In a long running collaboration with Prof. David Goldberg (Johns Hopkins University), the Jameson lab, including PhD candidates Josh Prendergast and Zahra Shirani-Sarmazeh, have published a new study in the Journal of the American Chemical Society.

Cysteine dioxygenase oxidises cysteine to cysteine-sulfinate by addition of molecular oxygen at a ferrous iron held in place by three histidine residues from the protein. Substrate cysteine coordinates to the iron via the thiol and amine groups to produce a pseudo-octahedral iron complex with one coordination site free to bind the other substrate dioxygen.

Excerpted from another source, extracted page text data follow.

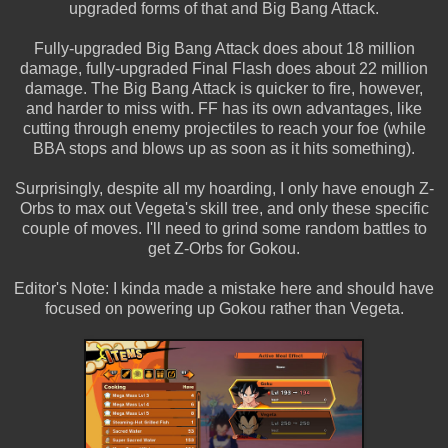
upgraded forms of that and Big Bang Attack.
Fully-upgraded Big Bang Attack does about 18 million
damage, fully-upgraded Final Flash does about 22 million
damage. The Big Bang Attack is quicker to fire, however,
and harder to miss with. FF has its own advantages, like
cutting through enemy projectiles to reach your foe (while
BBA stops and blows up as soon as it hits something).
Surprisingly, despite all my hoarding, I only have enough Z-
Orbs to max out Vegeta's skill tree, and only these specific
couple of moves. I'll need to grind some random battles to
get Z-Orbs for Gokou.
Editor's Note: I kinda made a mistake here and should have
focused on powering up Gokou rather than Vegeta.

In previous work (Tchesnokov et al. Chem. Commun. 2016), the Jameson Lab have shown through Mössbauer spectroscopy that the cysteine-bound enzyme exists as two species. Small molecule models designed by the Goldberg group have shown that the protein spectra can be explained as a mixture of 5- and 6-coordinate iron. Thus, in the protein the dioxygen binding site is partially occupied by a water molecule in stark contrast to other enzymes of this class.

The model complexes were shown to undergo similar chemistry to the enzyme at low temperatures, converting the non-native substrate 2-aminobenzenthiol to the corresponding sulfinate. In contrast the enzyme was unable to do this, emphasising the importance of correct substrate orientation to reactivity.

Gordon, J.B., McGale, J.P., Prendergast, J.R., Shirani-Sarmazeh, Z., Siegler, M.A., Jameson, G.N.L., Goldberg, D.P, J. Am. Chem. Soc., 2018, 140 (44), pp 14807–14822.